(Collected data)
===

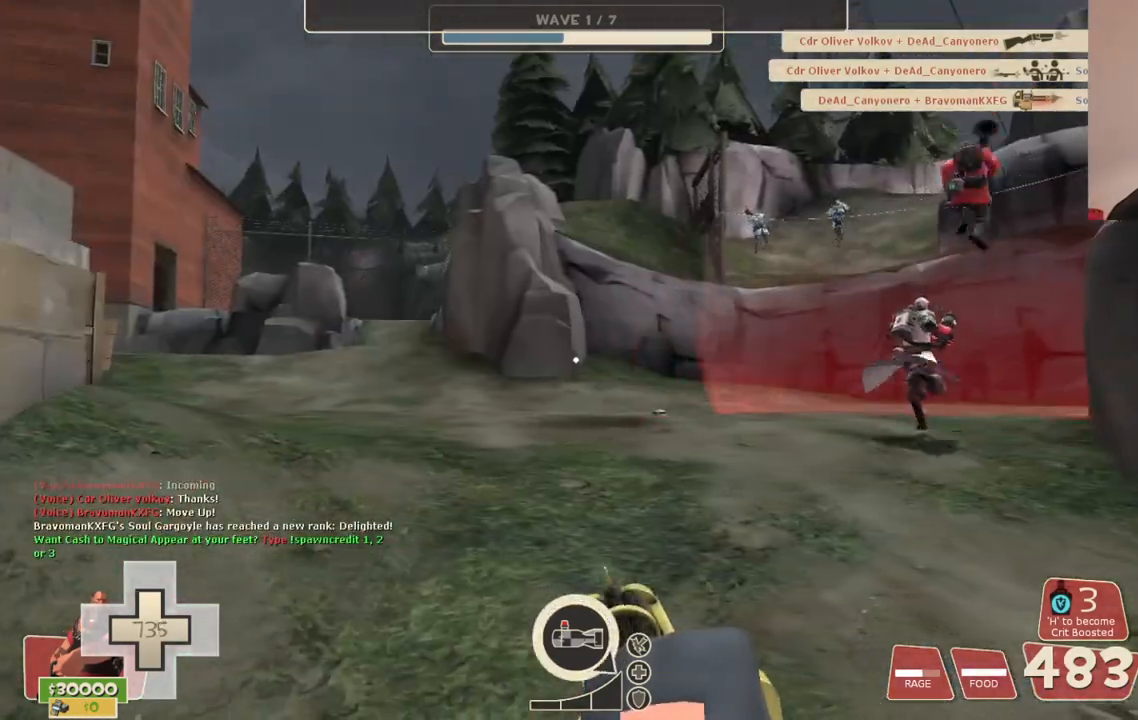
{"buttons": ["L2"], "left_stick": "center", "right_stick": "right", "events": [[150, "right_stick", "right"], [267, "right_stick", "center"], [467, "right_stick", "right"]]}
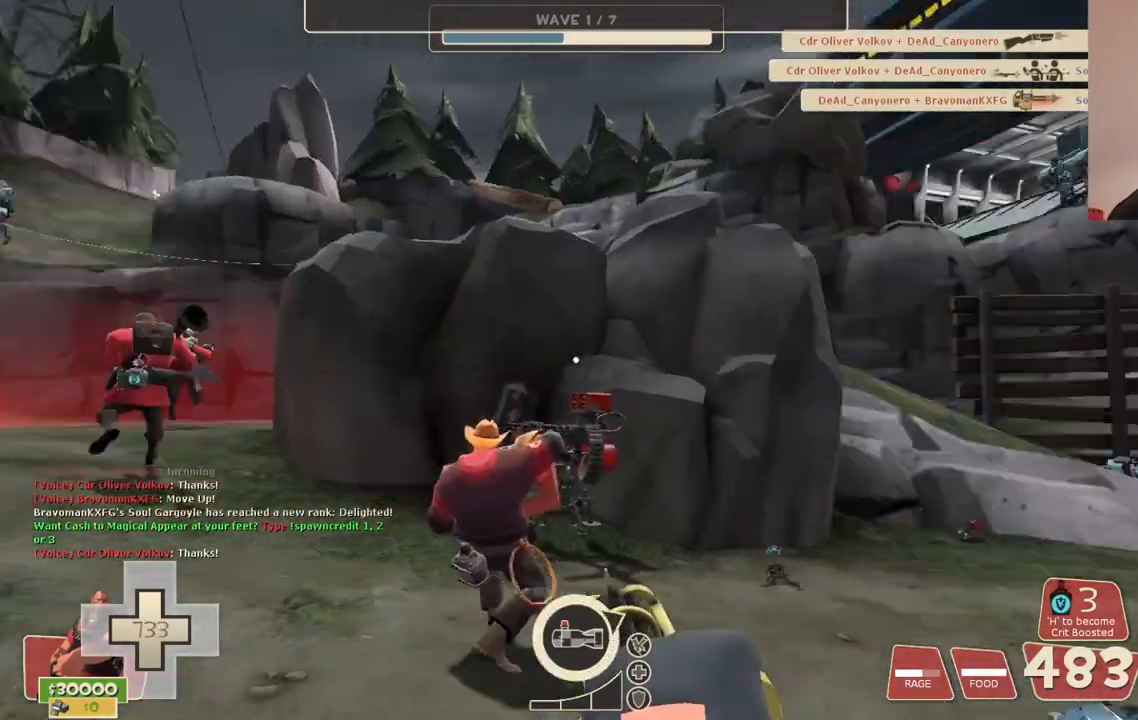
{"buttons": ["L2"], "left_stick": "up", "right_stick": "center", "events": [[117, "left_stick", "up"], [117, "right_stick", "center"]]}
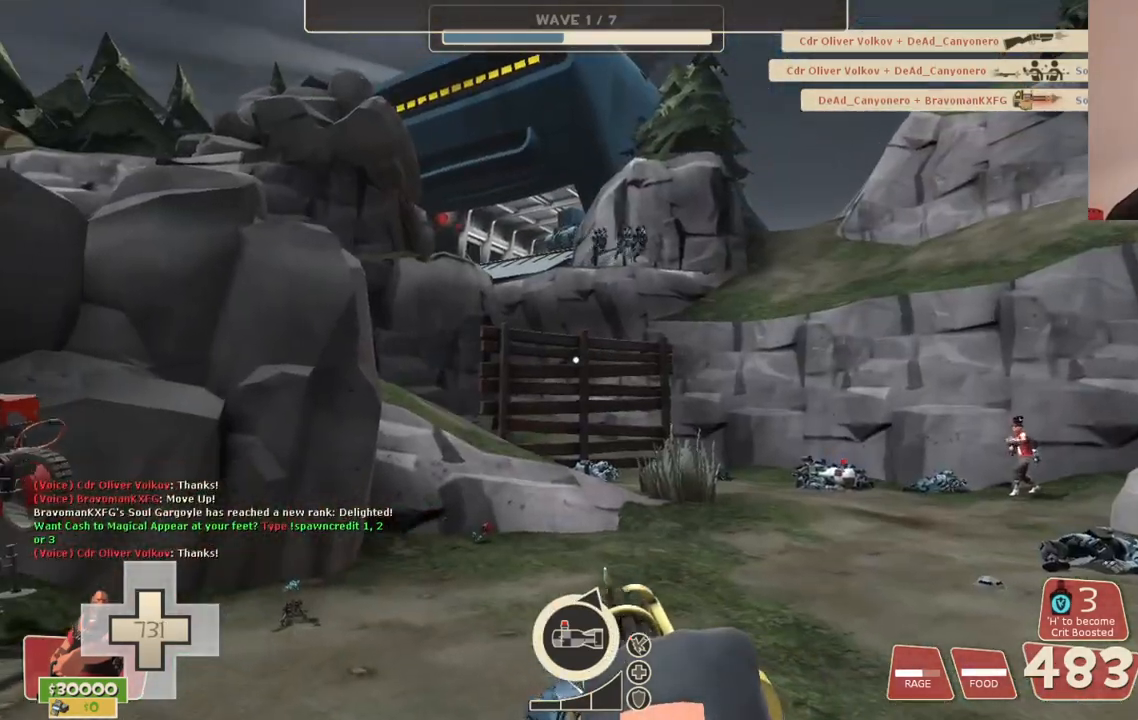
{"buttons": ["L2"], "left_stick": "up", "right_stick": "center", "events": [[100, "right_stick", "left"], [267, "right_stick", "center"]]}
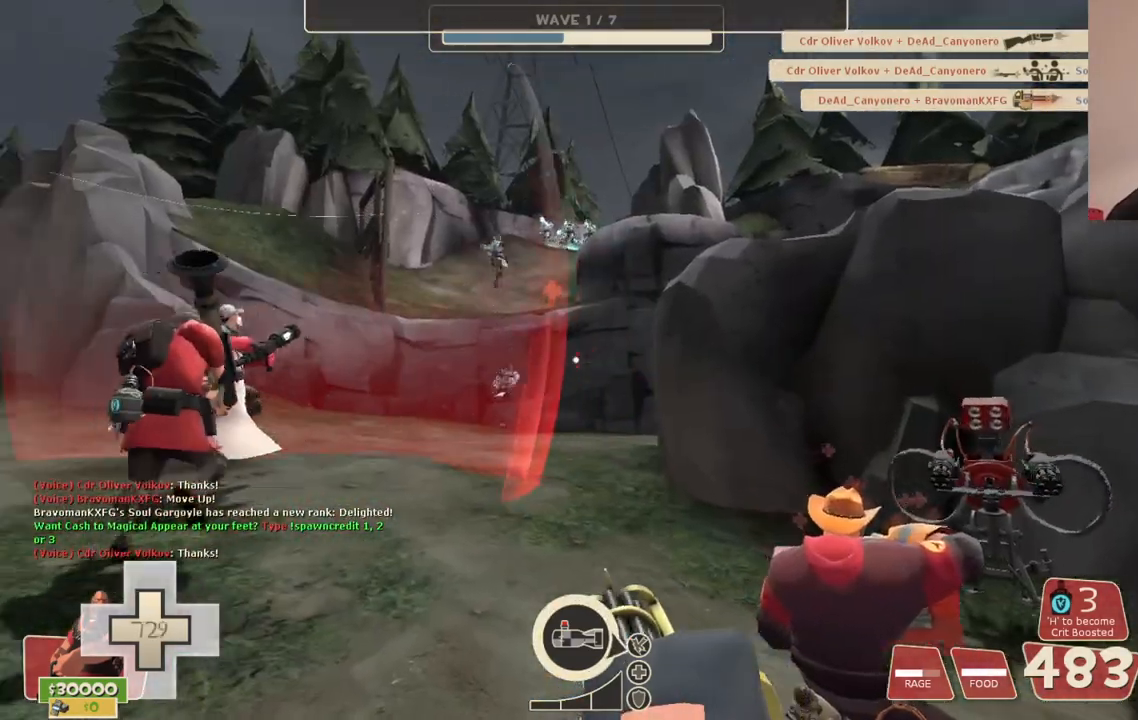
{"buttons": ["L2", "R2"], "left_stick": "up", "right_stick": "center", "events": [[33, "R2", "down"]]}
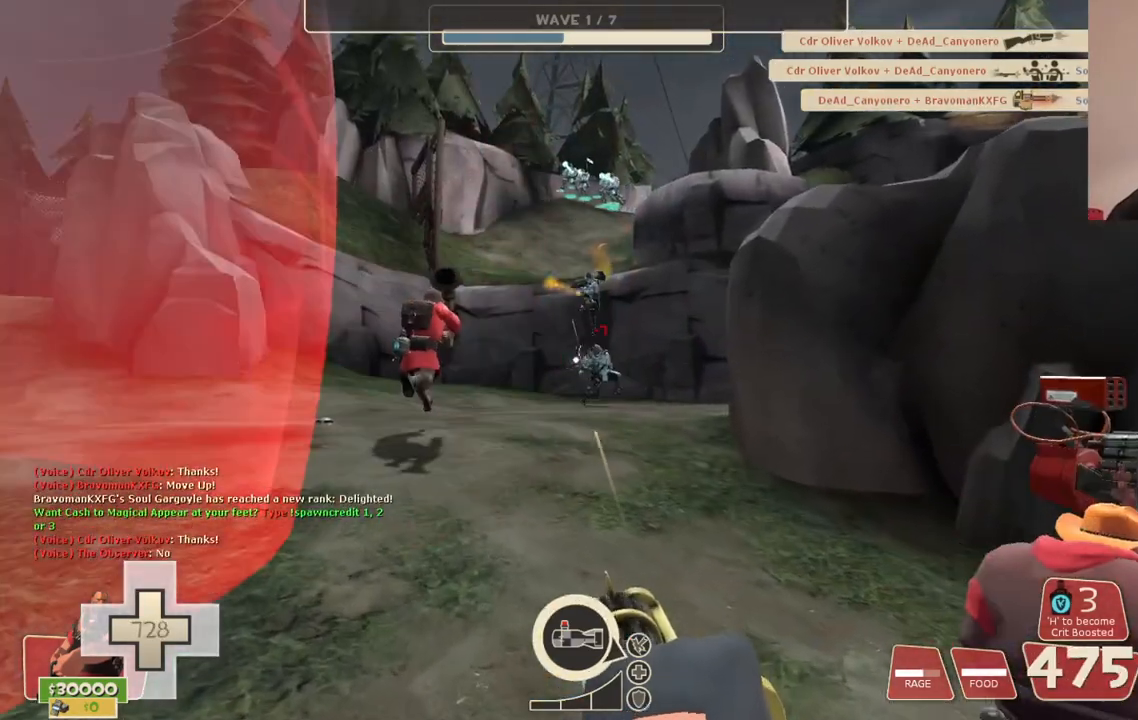
{"buttons": ["L2", "R2"], "left_stick": "up-left", "right_stick": "center", "events": [[367, "left_stick", "up-left"]]}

===

No pictures belong in the copy; output every record exactly.

{"buttons": ["L2"], "left_stick": "center", "right_stick": "right", "events": [[150, "right_stick", "right"], [267, "right_stick", "center"], [467, "right_stick", "right"]]}
{"buttons": ["L2"], "left_stick": "up", "right_stick": "center", "events": [[117, "left_stick", "up"], [117, "right_stick", "center"]]}
{"buttons": ["L2"], "left_stick": "up", "right_stick": "center", "events": [[100, "right_stick", "left"], [267, "right_stick", "center"]]}
{"buttons": ["L2", "R2"], "left_stick": "up", "right_stick": "center", "events": [[33, "R2", "down"]]}
{"buttons": ["L2", "R2"], "left_stick": "up-left", "right_stick": "center", "events": [[367, "left_stick", "up-left"]]}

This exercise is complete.